My very good friend was persuaded to sign up with RTA, having had several telephone calls asking to speak to the company owner and offering to sell his company. Because he wanted to sell, he arranged an appointment for RTA’s representative to come to see him.
RTA’s man arrived, asked lots of questions, looked at the company’s accounts and quoted a value which was higher than a previous value which a potential buyer of my friend’s company had offered some months previously, though that buyer had pulled out.
The rep said that the company would be advertised in trade journals and that my friend was free to advertise his company elsewhere. The rep talked a lot and then presented the contract for signing. He asked for proof of accounts and asked loads of questions during the signing process and did not go though any of the terms of the contract. My friend normally wears glasses for reading but not to look around for paperwork so left his glasses off, so the contract was a blur with such small print. Unfortunately my friend is very trusting and believed everything the rep said.
When my friend told me that he had paid RTA a registration fee up-front, I immediately became suspicious. My friend could not remember any more than the fact that the company was R something and 3 letters, so I searched the Internet. Imagine my horror when I found all the complaints about RTA! I spent quite some time on line and eventually found a load of papers by a past customer of RTA, including the contract. I read the contract (such small print I needed glasses where I don’t normally) and started reading parts of it to my friend.
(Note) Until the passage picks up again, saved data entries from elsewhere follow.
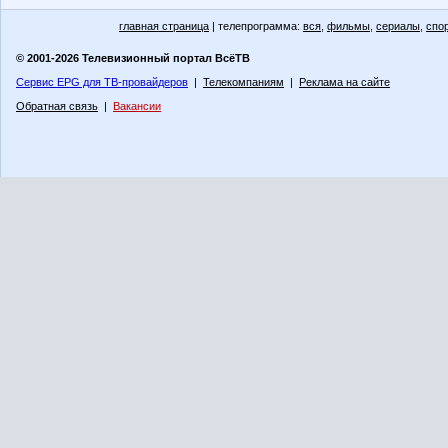
главная страница
| телепрограмма:
вся
,
фильмы
,
сериалы
,
спо
© 2001-2026 Телевизионный портал ВсёТВ
Сервис EPG для ТВ-провайдеров
|
Телекомпаниям
|
Реклама на сайте
Обратная связь
|
Вакансии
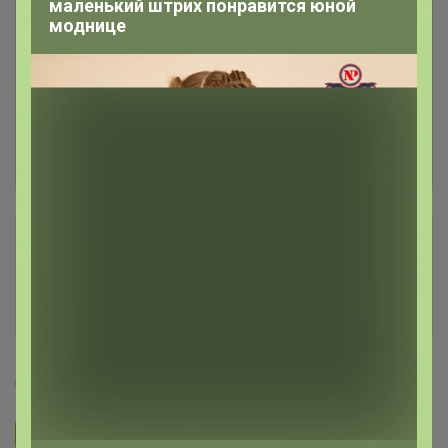
маленький штрих понравится юной
моднице
Сбор заказов в данной закупке
завершен
Перейти к текущей закупке
Леныра
Подписаться на закупку
111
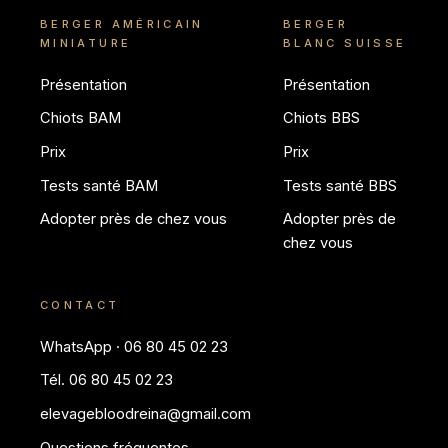
BERGER AMÉRICAIN
BERGER
MINIATURE
BLANC SUISSE
Présentation
Présentation
Chiots BAM
Chiots BBS
Prix
Prix
Tests santé BAM
Tests santé BBS
Adopter près de chez vous
Adopter près de
chez vous
CONTACT
WhatsApp · 06 80 45 02 23
Tél. 06 80 45 02 23
elevagebloodreina@gmail.com
Questions fréquentes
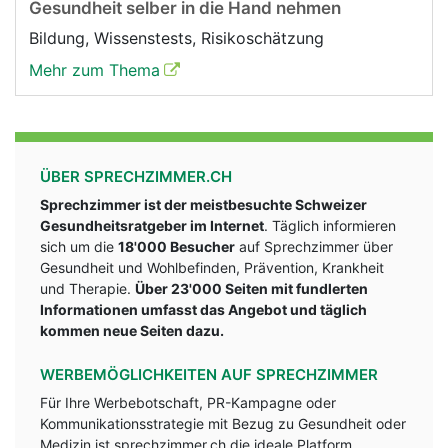
Gesundheit selber in die Hand nehmen
Bildung, Wissenstests, Risikoschätzung
Mehr zum Thema
ÜBER SPRECHZIMMER.CH
Sprechzimmer ist der meistbesuchte Schweizer
Gesundheitsratgeber im Internet
. Täglich informieren
sich um die
18'000 Besucher
auf Sprechzimmer über
Gesundheit und Wohlbefinden, Prävention, Krankheit
und Therapie.
Über 23'000 Seiten mit fundlerten
Informationen umfasst das Angebot und täglich
kommen neue Seiten dazu.
WERBEMÖGLICHKEITEN AUF SPRECHZIMMER
Für Ihre Werbebotschaft, PR-Kampagne oder
Kommunikationsstrategie mit Bezug zu Gesundheit oder
Medizin ist sprechzimmer.ch die ideale Platform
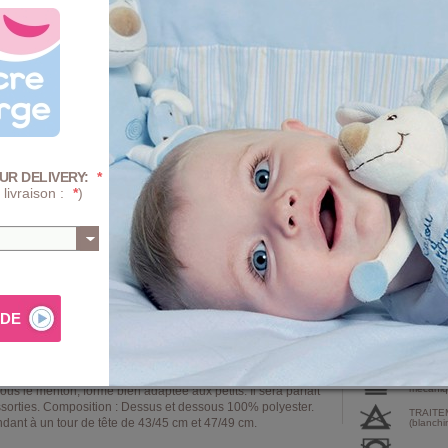
3/6 Mois
1
Quantité :
-
+
Prix
UR DELIVERY:
*
+ D'INFOS SUR 
 livraison :
*
)
AJ
Composition e
. Bonnet ludique en Velboa tomette doublé matière peluche
PROGRA
mécaniqu
s le menton, forme bien adaptée aux petits. Il sera parfait
assorties. Composition : Dessus et dessous 100% polyester.
TRAITE
ndant à un tour de tête de 43/45 cm et 47/49 cm.
(blanchi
It said that it was a sole selling rights agreement and even if my friend found a buyer for his company elsewhere he would still have to pay RTA a huge commission. He was horrified that he could have signed such a thing but remembered the way the rep kept interrupting when he was reading the contract. He then said how the rep must have been trained to do that, given that the contracts are so limiting. We decided to seek help from a legal advice helpline that he had access to, but they said he was silly for signing the contract as it was a business contract – not helpful! I just had a gut feeling that this couldn’t be right and read all the way through the Daily Mirror articles about RTA being rogues until I found Gill’s story and her e-mail address. I contacted Gill and even managed to get an e-mail from her Barrister.
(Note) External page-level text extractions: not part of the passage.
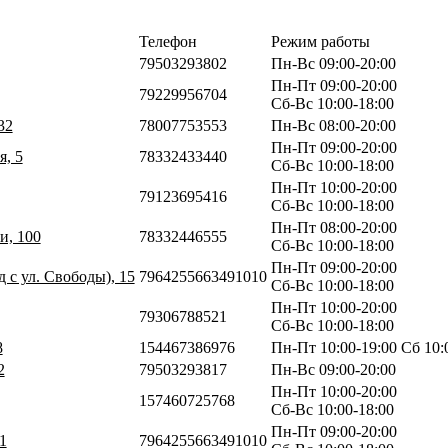
Телефон
Режим работы
79503293802
Пн-Вс 09:00-20:00
Пн-Пт 09:00-20:00
79229956704
Сб-Вс 10:00-18:00
32
78007753553
Пн-Вс 08:00-20:00
Пн-Пт 09:00-20:00
я, 5
78332433440
Сб-Вс 10:00-18:00
Пн-Пт 10:00-20:00
79123695416
Сб-Вс 10:00-18:00
Пн-Пт 08:00-20:00
и, 100
78332446555
Сб-Вс 10:00-18:00
Пн-Пт 09:00-20:00
д с ул. Свободы), 15
7964255663491010
Сб-Вс 10:00-18:00
Пн-Пт 10:00-20:00
79306788521
Сб-Вс 10:00-18:00
8
154467386976
Пн-Пт 10:00-19:00 Сб 10:
2
79503293817
Пн-Вс 09:00-20:00
Пн-Пт 10:00-20:00
157460725768
Сб-Вс 10:00-18:00
Пн-Пт 09:00-20:00
1
7964255663491010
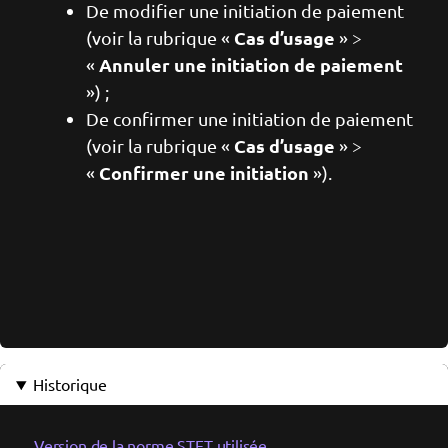
De modifier une initiation de paiement
Cas d’usage
(voir la rubrique «
» >
Annuler une initiation de paiement
«
») ;
De confirmer une initiation de paiement
Cas d’usage
(voir la rubrique «
» >
Confirmer une initiation
«
»).
Historique
Version de la norme STET utilisée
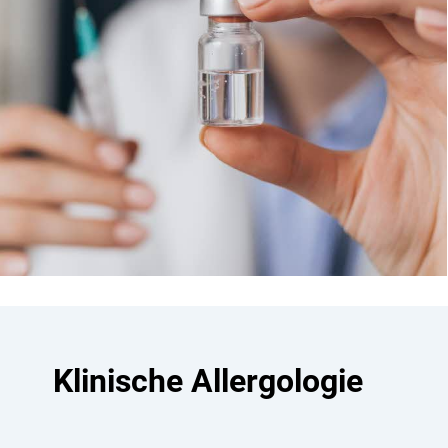
Klinische Allergologie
By then I had found lots more contract law t that confirmed that it was not necessarily a business contract – instead the courts had ruled that it is a consumer contract when the business owner does not normally deal with marketing, or arranging the buying and selling of businesses. The person who signed relies on RTA (or any other Business Transfer/Business Sales Agent ) to advertise and market. RTA and the other Business/Commercial Agents cannot actually sell your business as they are not the vendor, so the contract is NOT exempt from Consumer laws. The ‘consumer’ ruling isn’t the only way RTA have lost cases – many have been lost on the lack of Due Diligence as per The Money Laundering Regulations, some on the fact that the contracts defy The Estate Agents (Provision of Information) Regulations 1991. Some contracts have had no ‘consideration’ and many contracts have ‘exclusion’ clauses that don’t pass the test of ‘reasonableness’ – or are unbalanced in favour of the Agent – in the Judges’ eyes anyway.
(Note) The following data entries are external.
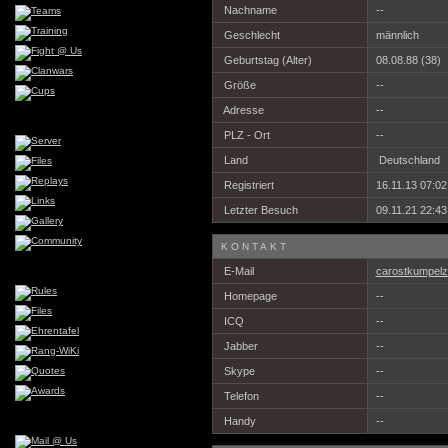
Nachname
--
Geschlecht
männlich
Geburtstag (Alter)
08.08.88 (38)
Größe
--
Adresse
--
PLZ - Ort
--
Land
Deutschland
Registriert
16.11.13 07:02
Letzter Besuch
09.11.21 22:43
KONTAKT
E-Mail
carostkumpelz 
Homepage
--
ICQ
--
Jabber
--
Skype
--
Telefon
--
Handy
--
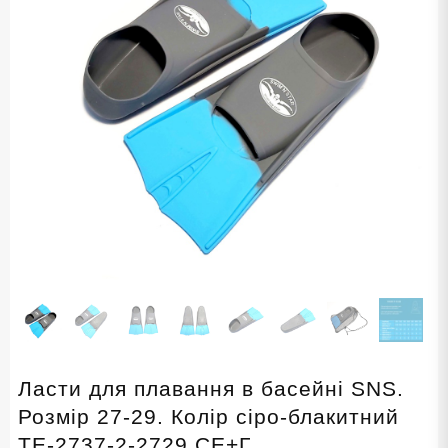
Ласти для плавання в басейні SNS.
Розмір 27-29. Колір сіро-блакитний
TE-2737-2-2729 СЕ+Г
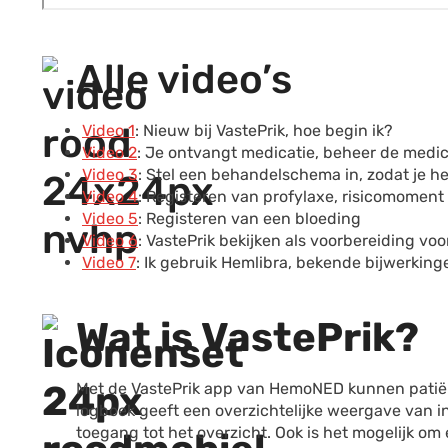
Alle video’s
Video 1
: Nieuw bij VastePrik, hoe begin ik?
Video 2
: Je ontvangt medicatie, beheer de medi
Video 3
: Stel een behandelschema in, zodat je he
Video 4
: Registeren van profylaxe, risicomomen
Video 5
: Registeren van een bloeding
Video 6
: VastePrik bekijken als voorbereiding vo
Video 7
: Ik gebruik Hemlibra, bekende bijwerkin
Wat is VastePrik?
Met de VastePrik app van HemoNED kunnen patiënt
logboek geeft een overzichtelijke weergave van i
toegang tot het overzicht. Ook is het mogelijk om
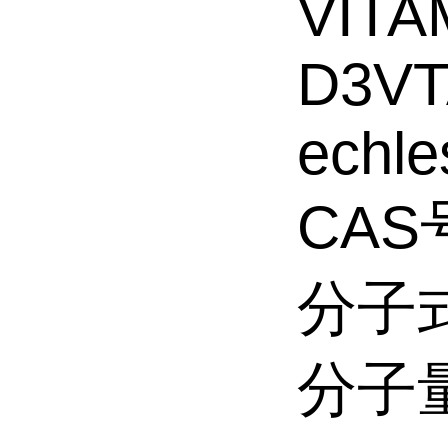
VITA
D3VT
echle
CAS号
分子式
分子量:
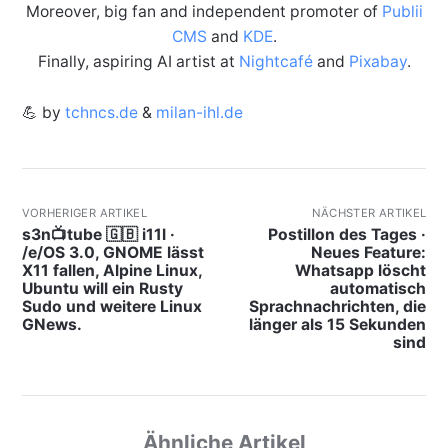
Moreover, big fan and independent promoter of
Publii
CMS
and
KDE
.
Finally, aspiring AI artist at
Nightcafé
and
Pixabay
.
💪 by
tchncs.de
&
milan-ihl.de
VORHERIGER ARTIKEL
NÄCHSTER ARTIKEL
s3n📺tube 🇬🇧 i11l ·
Postillon des Tages ·
/e/OS 3.0, GNOME lässt
Neues Feature:
X11 fallen, Alpine Linux,
Whatsapp löscht
Ubuntu will ein Rusty
automatisch
Sudo und weitere Linux
Sprachnachrichten, die
GNews.
länger als 15 Sekunden
sind
Ähnliche Artikel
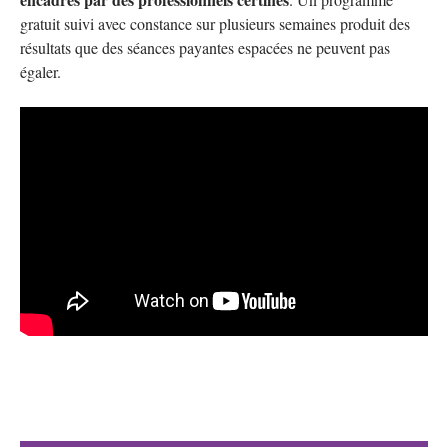
gratuit suivi avec constance sur plusieurs semaines produit des
résultats que des séances payantes espacées ne peuvent pas
égaler.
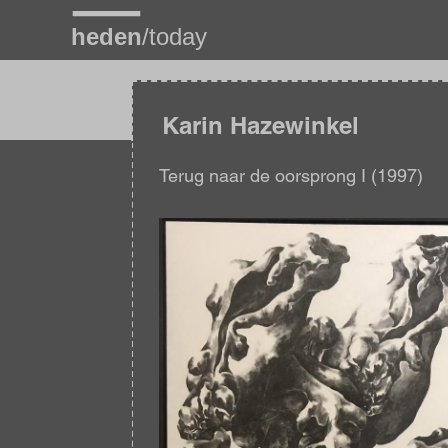
Overslaan
en
naar
de
inhoud
gaan
Karin Hazewinkel
Terug naar de oorsprong I (1997)
Afbeelding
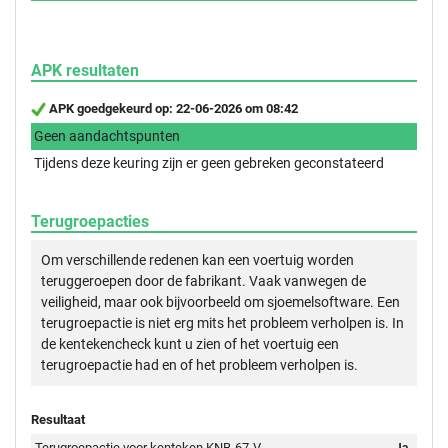
APK resultaten
APK goedgekeurd op: 22-06-2026 om 08:42
Geen aandachtspunten
Tijdens deze keuring zijn er geen gebreken geconstateerd
Terugroepacties
Om verschillende redenen kan een voertuig worden
teruggeroepen door de fabrikant. Vaak vanwegen de
veiligheid, maar ook bijvoorbeeld om sjoemelsoftware. Een
terugroepactie is niet erg mits het probleem verholpen is. In
de kentekencheck kunt u zien of het voertuig een
terugroepactie had en of het probleem verholpen is.
Resultaat
Terugroepactie voor kenteken KNB-67-V
Ja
RTA did not respond to the telephone call or the e-mail that my friend sent to query the contract details. So based on the poor service he cancelled. Immediately he got the nasty letters from RTA but because of this sought more legal advice and did more research. By then I was heavily involved with CEBTA group who are trying to fight the extremely limiting contracts that RTA and some other Agents produce.
Jane Jones October 2011
Update March 2012 – RTA did not give up, they served a Court Summons in late November and my friend was due in court at the end of that month. However, he managed to secure a low monetary settlement figure agreeable to RTA. The hope is always that the Judge sees these and other similar Agents for what they are (this has happened in some court cases) as theyoften do not adhere to the Civil Procedure Rules. RTA say they don’t want to keep taking customers to court – after all, that seems to be giving them a very bad name – but they could avoid it by making even fairer contracts and giving a genuinely helpful customer service rather than their chief executive writing letters that say “you have only yourself to blame” – as has happened to so many of their customers.
I urge everyone who has a problem with customer service from Business Sales Agents to contact their local Member of Parliament to campaign for greater regulation, as well as their local Trading Standards Office and other regulatory bodies.